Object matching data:
|---|

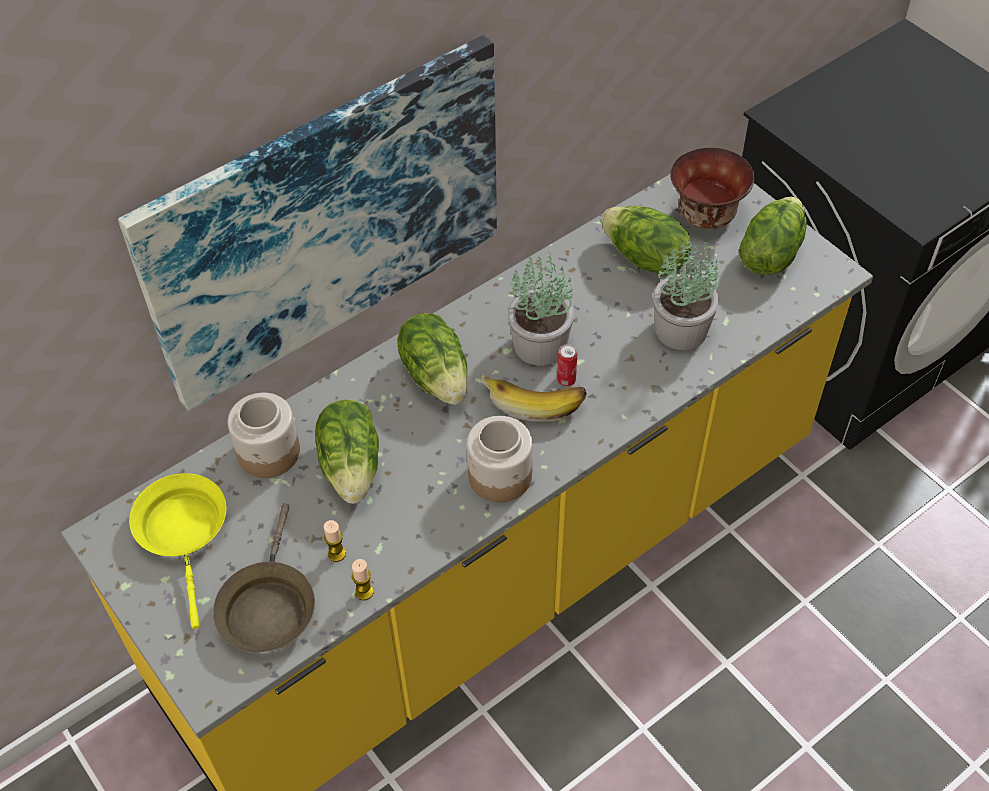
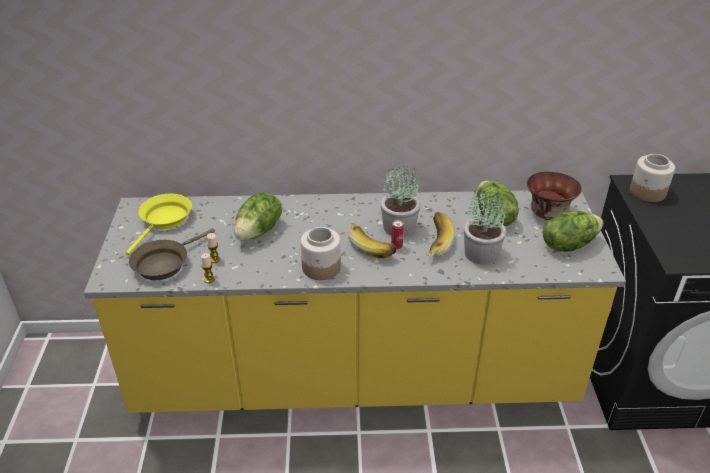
camera: 35 degrees right, 15 degrees down
(269, 453) = (230, 210): jar -> jar (647, 192)
(326, 221) = (301, 96): picture -> none
(437, 375) = (336, 216): lettuce -> none
(608, 346) = (434, 242): none -> banana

|---|

- **Task details**
The answer is a single number: how many lines in the data above hold the string "none".

- **Response area**
3